- _Extrait choisi_:

--

La croissance au service de la lutte contre la pauvreté: une clé pour atteindre les objectifs du Millénaire?

La pauvreté ne peut reculer que si les pays en développement peuvent bénéficier d’une croissance forte et durable. Toutefois, cette dernière ne contribue pas toujours de la même manière à lutter contre la pauvreté. Le concept de «pro-poor growth» cherche à aménager cette croissance afin que son impact soit le plus efficace possible. Cette approche contribue à une meilleure compréhension des interdépendances et à rendre le débat plus objectif. Il fournit cependant peu de directives d’action concrètes aux pays en développement et donateurs.

Une croissance économique impressionnante au cours des dernières années


Ces dernières années, l’économie mondiale a montré davantage de stabilité et a perfectionné ses méthodes et politiques macroéconomiques: l’inflation a été maîtrisée quasiment partout et les systèmes fiscaux ont été améliorés. Cela a contribué à la croissance économique spectaculaire que connaissent la plupart des régions. Depuis quelques années, celle-ci a atteint 6 à 10% dans les pays émergents. C’est l’Asie, entraînée par la Chine, qui a enregistré la croissance la plus rapide. La situation en Amérique latine a changé à maints égards par rapport à la fin des années nonante et le continent a retrouvé le chemin de l’expansion. Des taux de croissance atteignant 5% s’y sont généralisés. Quant à l’Europe de l’Est, elle présente également des chiffres encourageants. Même sur le continent africain, une douzaine de pays ont enregistré un taux de croissance annuel de plus de 5%; ceux de la Tanzanie et du Mozambique ont dépassé les 6% en 2003 et 2004. Voir Bernasconi Jean-Luc et Germann Ivo, «L’aide à l’Afrique: un partenariat destiné à renforcer la stabilité macroéconomique», La Vie économique, 1/2-2006, pp. 63 ss. Des conditions conjoncturelles favorables ont permis à divers pays d’assainir leurs finances ou de réduire leur dette extérieure. L’expansion des échanges commerciaux internationaux et l’augmentation des investissements directs étrangers ont également contribué à cette embellie. La croissance économique est une condition nécessaire – souvent même le facteur le plus important – à la réduction de la pauvreté. En règle générale, plus cette première est élevée, plus la seconde tend à diminuer. La stabilité de la croissance joue également un rôle essentiel. Selon des études économiques, les pays en développement qui s’en tirent particulièrement bien en matière de taux de croissance et de réduction proportionnelle de la pauvreté sont les mêmes qui, à long terme, ont le moins pâti des crises économiques ou des conflits armés. Banque mondiale, Pro-Poor Growth in the 1990s: Lessons and Insights from 14 Countries, 2005; Kraay, When is Growth Pro-Poor? Evidence from a Panel of Countries, Banque mondiale, 2004.

--

- _Données fournies_:
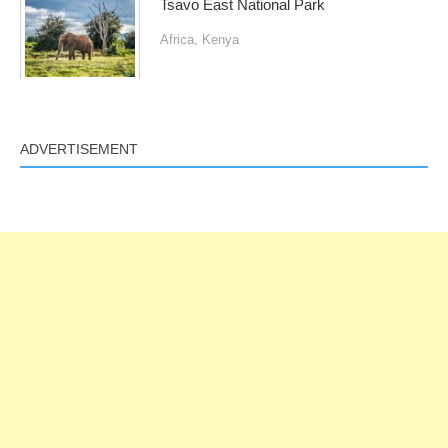
Tsavo East National Park
Africa
,
Kenya
ADVERTISEMENT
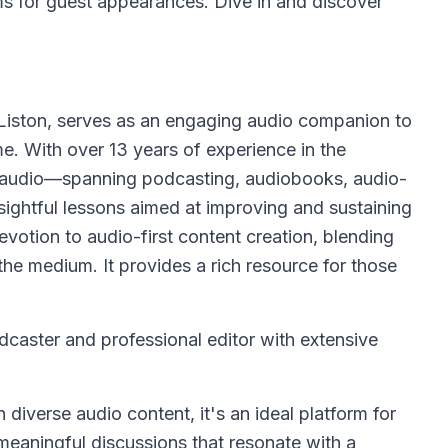
ms for guest appearances. Dive in and discover
iston, serves as an engaging audio companion to
e. With over 13 years of experience in the
ngs audio—spanning podcasting, audiobooks, audio-
ightful lessons aimed at improving and sustaining
evotion to audio-first content creation, blending
the medium. It provides a rich resource for those
caster and professional editor with extensive
 diverse audio content, it's an ideal platform for
meaningful discussions that resonate with a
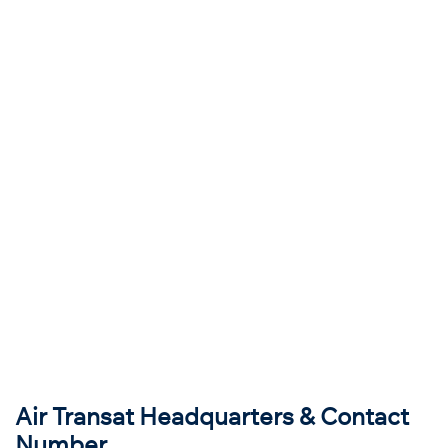
Air Transat Headquarters & Contact
Number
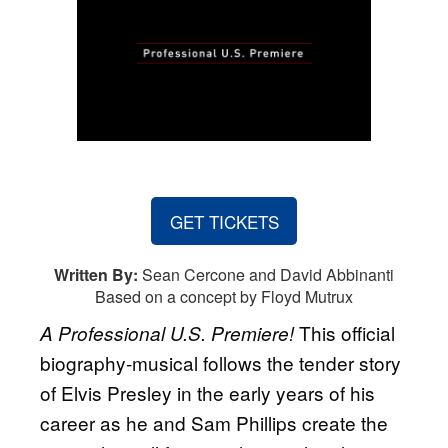
GET TICKETS
Written By:
Sean Cercone and David Abbinanti
Based on a concept by Floyd Mutrux
This official
A Professional U.S. Premiere!
biography-musical follows the tender story
of Elvis Presley in the early years of his
career as he and Sam Phillips create the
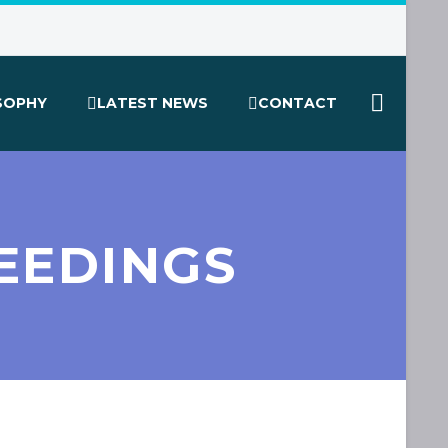
SOPHY
LATEST NEWS
CONTACT
EEDINGS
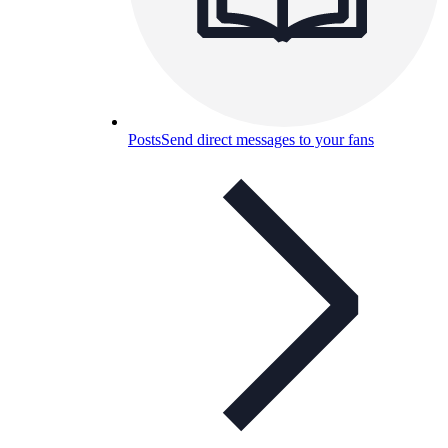
Posts
Send direct messages to your fans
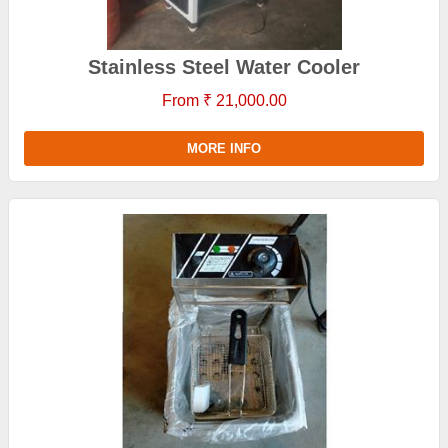
Stainless Steel Water Cooler
From ₹ 21,000.00
MORE INFO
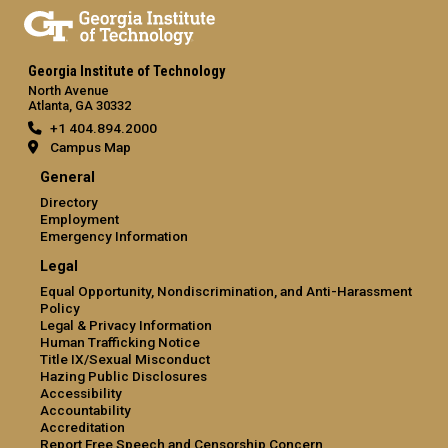
Georgia Institute of Technology
North Avenue
Atlanta, GA 30332
+1 404.894.2000
Campus Map
General
Directory
Employment
Emergency Information
Legal
Equal Opportunity, Nondiscrimination, and Anti-Harassment
Policy
Legal & Privacy Information
Human Trafficking Notice
Title IX/Sexual Misconduct
Hazing Public Disclosures
Accessibility
Accountability
Accreditation
Report Free Speech and Censorship Concern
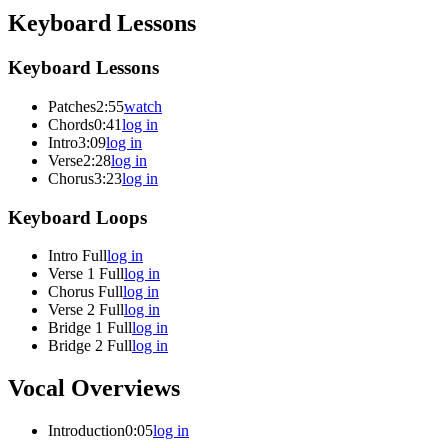
Keyboard Lessons
Keyboard Lessons
Patches
2:55
watch
Chords
0:41
log in
Intro
3:09
log in
Verse
2:28
log in
Chorus
3:23
log in
Keyboard Loops
Intro Full
log in
Verse 1 Full
log in
Chorus Full
log in
Verse 2 Full
log in
Bridge 1 Full
log in
Bridge 2 Full
log in
Vocal Overviews
Introduction
0:05
log in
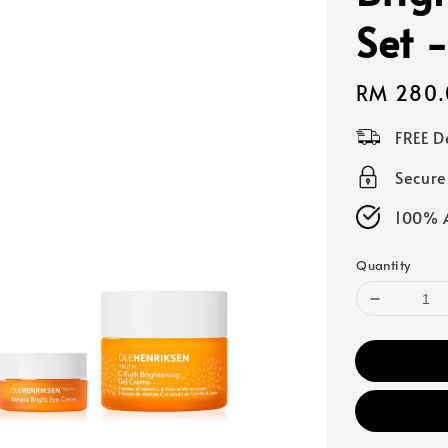
Set 
Regular
RM 280.
price
FREE D
Secur
100% A
Quantity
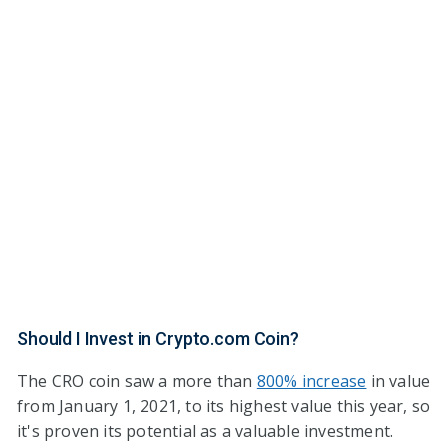
Should I Invest in Crypto.com Coin?
The CRO coin saw a more than
800% increase
in value
from January 1, 2021, to its highest value this year, so
it's proven its potential as a valuable investment.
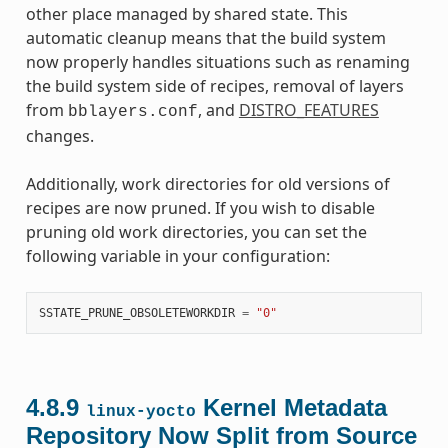
other place managed by shared state. This
automatic cleanup means that the build system
now properly handles situations such as renaming
the build system side of recipes, removal of layers
from
, and
DISTRO_FEATURES
bblayers.conf
changes.
Additionally, work directories for old versions of
recipes are now pruned. If you wish to disable
pruning old work directories, you can set the
following variable in your configuration:
SSTATE_PRUNE_OBSOLETEWORKDIR
=
"0"
4.8.9
Kernel Metadata
linux-yocto
Repository Now Split from Source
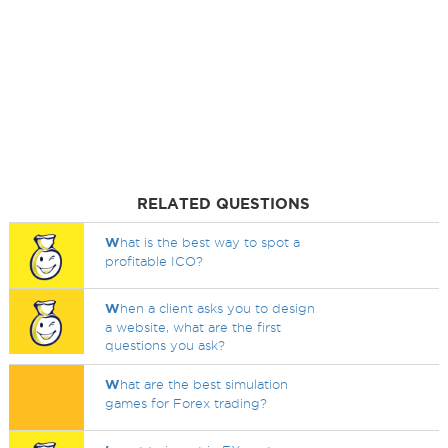
RELATED QUESTIONS
W
hat is the best way to spot a
profitable ICO?
W
hen a client asks you to design
a website, what are the first
questions you ask?
W
hat are the best simulation
games for Forex trading?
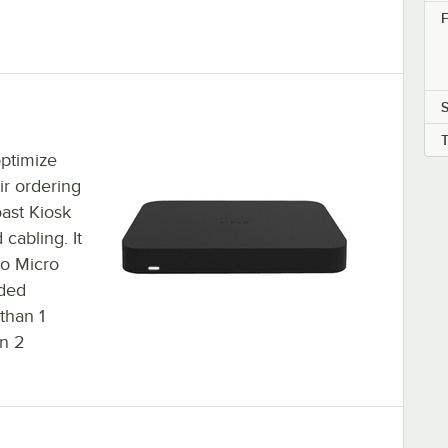
F
S
optimize
ir ordering
ast Kiosk
 cabling. It
to Micro
dded
 than 1
an 2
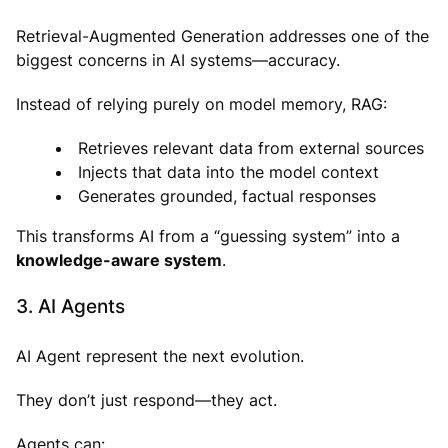
Retrieval-Augmented Generation addresses one of the
biggest concerns in AI systems—accuracy.
Instead of relying purely on model memory, RAG:
Retrieves relevant data from external sources
Injects that data into the model context
Generates grounded, factual responses
This transforms AI from a “guessing system” into a
knowledge-aware system
.
3. AI Agents
AI Agent represent the next evolution.
They don’t just respond—they act.
Agents can:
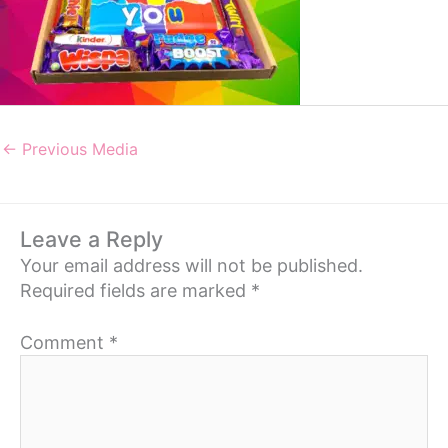
←
Previous Media
Leave a Reply
Your email address will not be published.
Required fields are marked
*
Comment
*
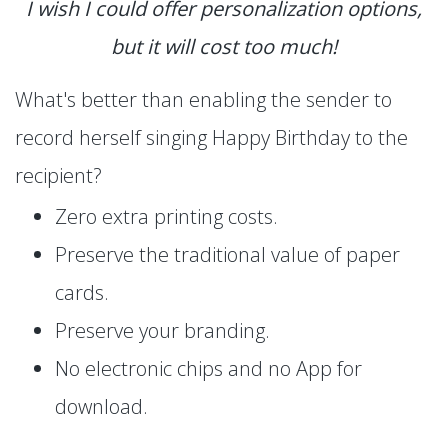
I wish I could offer personalization options,
but it will cost too much!
What's better than enabling the sender to
record herself singing Happy Birthday to the
recipient?
Zero extra printing costs.
Preserve the traditional value of paper
cards.
Preserve your branding.
No electronic chips and no App for
download.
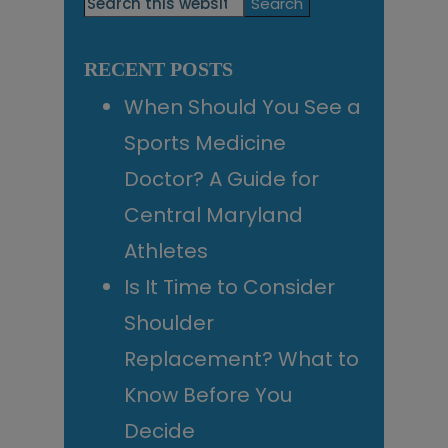
Search
this
Sidebar
website
RECENT POSTS
When Should You See a
Sports Medicine
Doctor? A Guide for
Central Maryland
Athletes
Is It Time to Consider
Shoulder
Replacement? What to
Know Before You
Decide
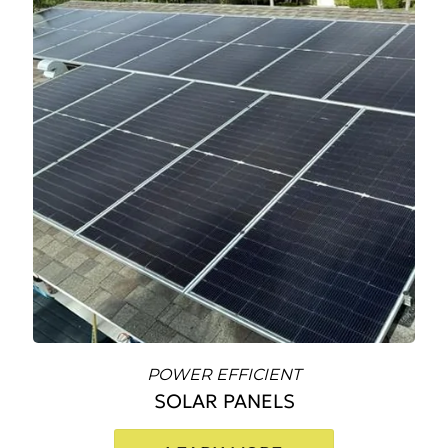
POWER EFFICIENT
SOLAR PANELS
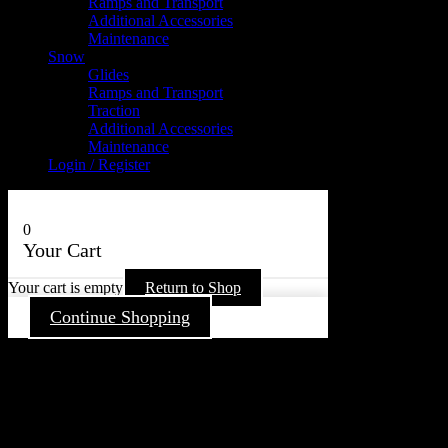
Ramps and Transport
Additional Accessories
Maintenance
Snow
Glides
Ramps and Transport
Traction
Additional Accessories
Maintenance
Login / Register
0
Your Cart
Your cart is empty
Return to Shop
Continue Shopping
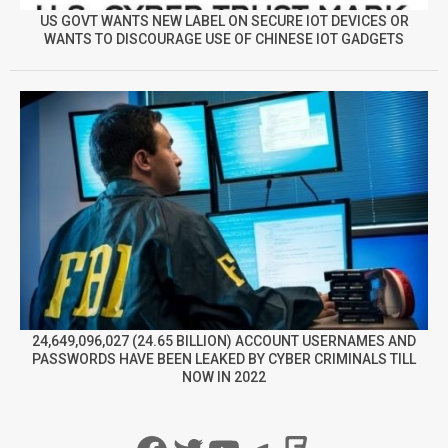
US GOVT WANTS NEW LABEL ON SECURE IOT DEVICES OR
WANTS TO DISCOURAGE USE OF CHINESE IOT GADGETS
24,649,096,027 (24.65 BILLION) ACCOUNT USERNAMES AND
PASSWORDS HAVE BEEN LEAKED BY CYBER CRIMINALS TILL
NOW IN 2022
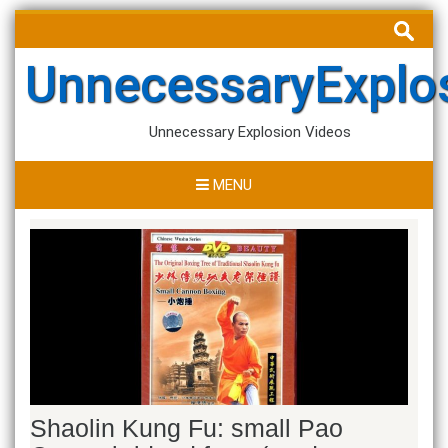
Skip
Search
to
for:
content
UnnecessaryExplo
Unnecessary Explosion Videos
MENU
Shaolin Kung Fu: small Pao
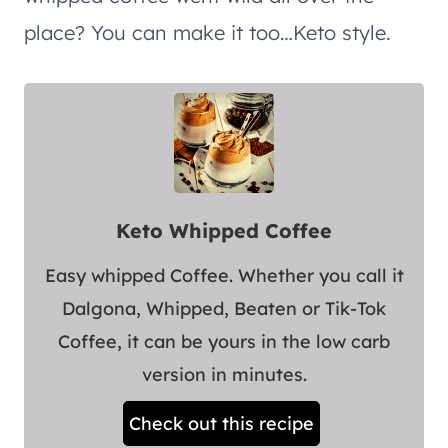
place? You can make it too…Keto style.
Keto Whipped Coffee
Easy whipped Coffee. Whether you call it
Dalgona, Whipped, Beaten or Tik-Tok
Coffee, it can be yours in the low carb
version in minutes.
Check out this recipe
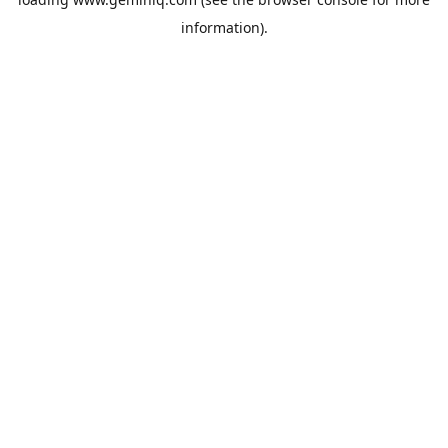
information).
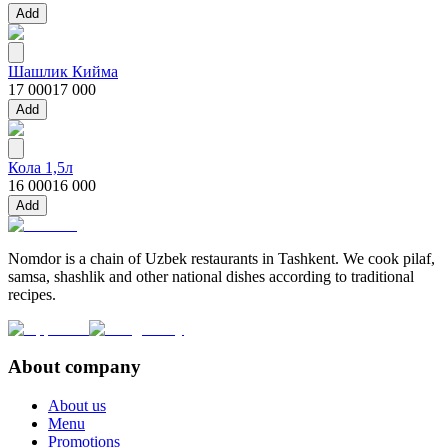
Add
Шашлик Кийма
17 000
17 000
Add
Кола 1,5л
16 000
16 000
Add
Nomdor is a chain of Uzbek restaurants in Tashkent. We cook pilaf,
samsa, shashlik and other national dishes according to traditional
recipes.
About company
About us
Menu
Promotions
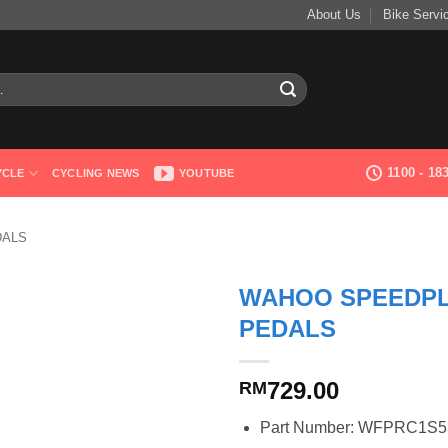
About Us
Bike Servi
1100 - 1
YCLE
CYCLING NEWS
YOUTUBE
DALS
WAHOO SPEEDPL
PEDALS
729.00
RM
Part Number: WFPRC1S5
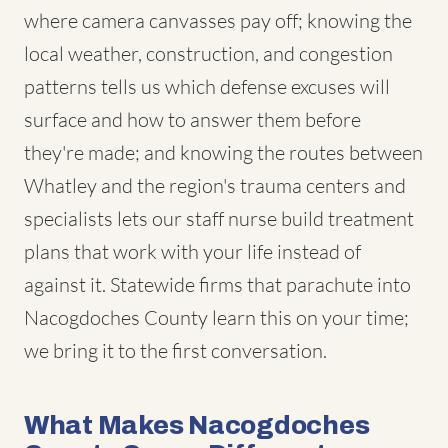
where camera canvasses pay off; knowing the
local weather, construction, and congestion
patterns tells us which defense excuses will
surface and how to answer them before
they're made; and knowing the routes between
Whatley and the region's trauma centers and
specialists lets our staff nurse build treatment
plans that work with your life instead of
against it. Statewide firms that parachute into
Nacogdoches County learn this on your time;
we bring it to the first conversation.
What Makes Nacogdoches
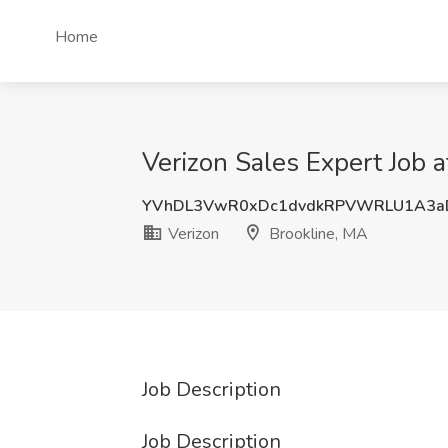
Home
Verizon Sales Expert Job a
YVhDL3VwR0xDc1dvdkRPVWRLU1A3a
Verizon
Brookline, MA
Job Description
Job Description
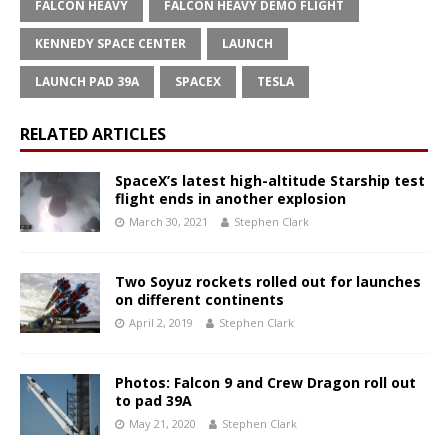
FALCON HEAVY
FALCON HEAVY DEMO FLIGHT
KENNEDY SPACE CENTER
LAUNCH
LAUNCH PAD 39A
SPACEX
TESLA
RELATED ARTICLES
SpaceX’s latest high-altitude Starship test
flight ends in another explosion
March 30, 2021
Stephen Clark
Two Soyuz rockets rolled out for launches
on different continents
April 2, 2019
Stephen Clark
Photos: Falcon 9 and Crew Dragon roll out
to pad 39A
May 21, 2020
Stephen Clark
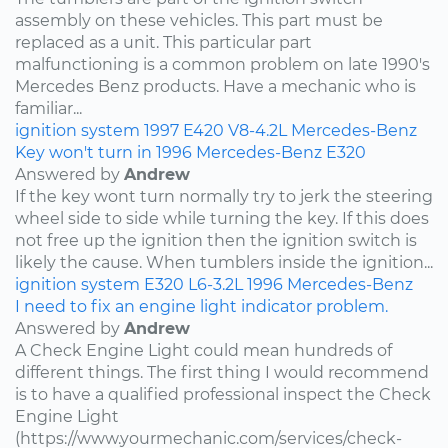
assembly on these vehicles. This part must be
replaced as a unit. This particular part
malfunctioning is a common problem on late 1990's
Mercedes Benz products. Have a mechanic who is
familiar...
ignition system
1997
E420
V8-4.2L
Mercedes-Benz
Key won't turn in 1996 Mercedes-Benz E320
Answered by
Andrew
If the key wont turn normally try to jerk the steering
wheel side to side while turning the key. If this does
not free up the ignition then the ignition switch is
likely the cause. When tumblers inside the ignition...
ignition system
E320
L6-3.2L
1996
Mercedes-Benz
I need to fix an engine light indicator problem.
Answered by
Andrew
A Check Engine Light could mean hundreds of
different things. The first thing I would recommend
is to have a qualified professional inspect the Check
Engine Light
(https://www.yourmechanic.com/services/check-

--

- _Consigne_:
Recopiez le passage de l'extrait sur la croissance et la pauvreté situé entre «La croissance au» et «développement et donateurs.», ces deux segments compris. Il n'est pas nécessaire de recourir aux enregistrements.

- _Réponse attendue_:
La croissance au service de la lutte contre la pauvreté: une clé pour atteindre les objectifs du Millénaire?

La pauvreté ne peut reculer que si les pays en développement peuvent bénéficier d’une croissance forte et durable. Toutefois, cette dernière ne contribue pas toujours de la même manière à lutter contre la pauvreté. Le concept de «pro-poor growth» cherche à aménager cette croissance afin que son impact soit le plus efficace possible. Cette approche contribue à une meilleure compréhension des interdépendances et à rendre le débat plus objectif. Il fournit cependant peu de directives d’action concrètes aux pays en développement et donateurs.